Like yesterday's group of proverbs, this group contains second conjugation verbs (present active indicative), along with first and second declension nouns and adjectives.
I hope these notes will help you tackle this group of proverbs in Latin Via Proverbs. Please note: to read the proverbs in Latin, you need to acquire a copy of the book from lulu.com! What I am providing here in the blog are notes to help people who are making their way through the book either in a Latin class or on their own.
1342. The dead do not bite. (This is something like the English saying "dead men tell no tales." This saying made its way into Erasmus's Adagia 3.6.41.)
1343. The dead do not grieve. (In other words, the dead no longer suffer the pains of this life. This saying made its way into Erasmus's Adagia, 5.2.35.)
1344. Wicked people dare all things. (In your Latin textbook, you probably learned the word omnis, meaning "all, every." The Latin word cuncta, seen here in this proverb, is also commonly used to express the same idea.)
1345. Small things befit a small person. (In other words, you should not attempt something that is utterly beyond your powers. This phrase can be found in the Roman poet Horace.)
1346. Stories are suitable for young boys. (In other words, grown-up folks need to face facts, instead of believing in fairy tales.)
1347. Those who are dear to God lack in nothing. (Notice the cases here: The adjective cari takes the dative, "dear to God," while the verb carent takes the ablative case, nihilo.)
1348. Examples teach. (Learning by example was an important part of the classical tradition, where there were many famous collections of stories and anecdotes about famous people, philosophers, etc.)
1349. Examples inspire more than words do. (The word magis here is an adverb.)
1350. Words do not fill the purse. (Yes, marsupials like kangaroos get their name from the "purse" in which they carry their new-born babies.)
1351. Books have their own fates. (The word libelli is a diminutive of the word liber. This famous saying is found in the Latin grammarian Teretianus Maurus. The full form of the saying is Pro captu lectoris habent sua fata libelli, "Based on the reader's perception, Books have their fate.")
1352. The lilies are not always in bloom. (This is adapted from a line in the Roman poet Ovid: Nec violae semper nec hiantia lilia florent, "Neither the violets nor the open lilies are always in bloom.")
This blog post is part of an evolving online guide for users of the book Latin Via Proverbs.

◆ TO DO ◆
A - List every writer named in the proverb notes.
B - Copy the portion of the proverb notes between "1346. Stories are" and "is an adverb.)", inclusive.
The entries that follow the proverb notes are separate material.

◆ DATA UNDER STUDY ◆

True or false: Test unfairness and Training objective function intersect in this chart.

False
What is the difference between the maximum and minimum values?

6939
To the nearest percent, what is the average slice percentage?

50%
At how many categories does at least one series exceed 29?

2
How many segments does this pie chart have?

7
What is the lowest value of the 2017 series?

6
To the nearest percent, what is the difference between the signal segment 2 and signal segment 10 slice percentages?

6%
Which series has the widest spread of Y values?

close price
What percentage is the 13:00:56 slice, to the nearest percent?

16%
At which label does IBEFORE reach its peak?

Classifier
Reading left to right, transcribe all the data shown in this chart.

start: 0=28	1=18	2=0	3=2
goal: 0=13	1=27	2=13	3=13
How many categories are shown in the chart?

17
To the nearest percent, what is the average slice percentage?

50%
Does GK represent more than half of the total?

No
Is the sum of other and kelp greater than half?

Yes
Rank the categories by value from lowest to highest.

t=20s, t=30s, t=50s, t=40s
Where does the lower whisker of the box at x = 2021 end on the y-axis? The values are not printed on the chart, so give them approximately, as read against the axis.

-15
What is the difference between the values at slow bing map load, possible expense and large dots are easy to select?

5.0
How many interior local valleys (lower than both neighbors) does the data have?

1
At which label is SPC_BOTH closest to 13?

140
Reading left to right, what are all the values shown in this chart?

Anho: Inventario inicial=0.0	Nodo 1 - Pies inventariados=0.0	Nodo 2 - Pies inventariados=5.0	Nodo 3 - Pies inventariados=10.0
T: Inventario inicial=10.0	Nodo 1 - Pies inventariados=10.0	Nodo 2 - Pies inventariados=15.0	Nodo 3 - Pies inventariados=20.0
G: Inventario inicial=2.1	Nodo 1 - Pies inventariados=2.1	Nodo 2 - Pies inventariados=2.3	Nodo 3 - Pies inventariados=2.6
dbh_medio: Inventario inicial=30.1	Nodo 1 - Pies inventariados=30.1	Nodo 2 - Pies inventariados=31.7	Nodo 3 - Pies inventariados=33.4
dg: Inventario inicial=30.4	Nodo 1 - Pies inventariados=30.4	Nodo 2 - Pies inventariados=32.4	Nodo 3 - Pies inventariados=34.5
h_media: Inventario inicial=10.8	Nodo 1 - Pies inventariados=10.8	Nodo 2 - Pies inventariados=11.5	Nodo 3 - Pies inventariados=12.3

◆ ANSWERS TO THIS EXERCISE ◆
A - Erasmus, Horace, Teretianus Maurus, Ovid

B -
1346. Stories are suitable for young boys. (In other words, grown-up folks need to face facts, instead of believing in fairy tales.)
1347. Those who are dear to God lack in nothing. (Notice the cases here: The adjective cari takes the dative, "dear to God," while the verb carent takes the ablative case, nihilo.)
1348. Examples teach. (Learning by example was an important part of the classical tradition, where there were many famous collections of stories and anecdotes about famous people, philosophers, etc.)
1349. Examples inspire more than words do. (The word magis here is an adverb.)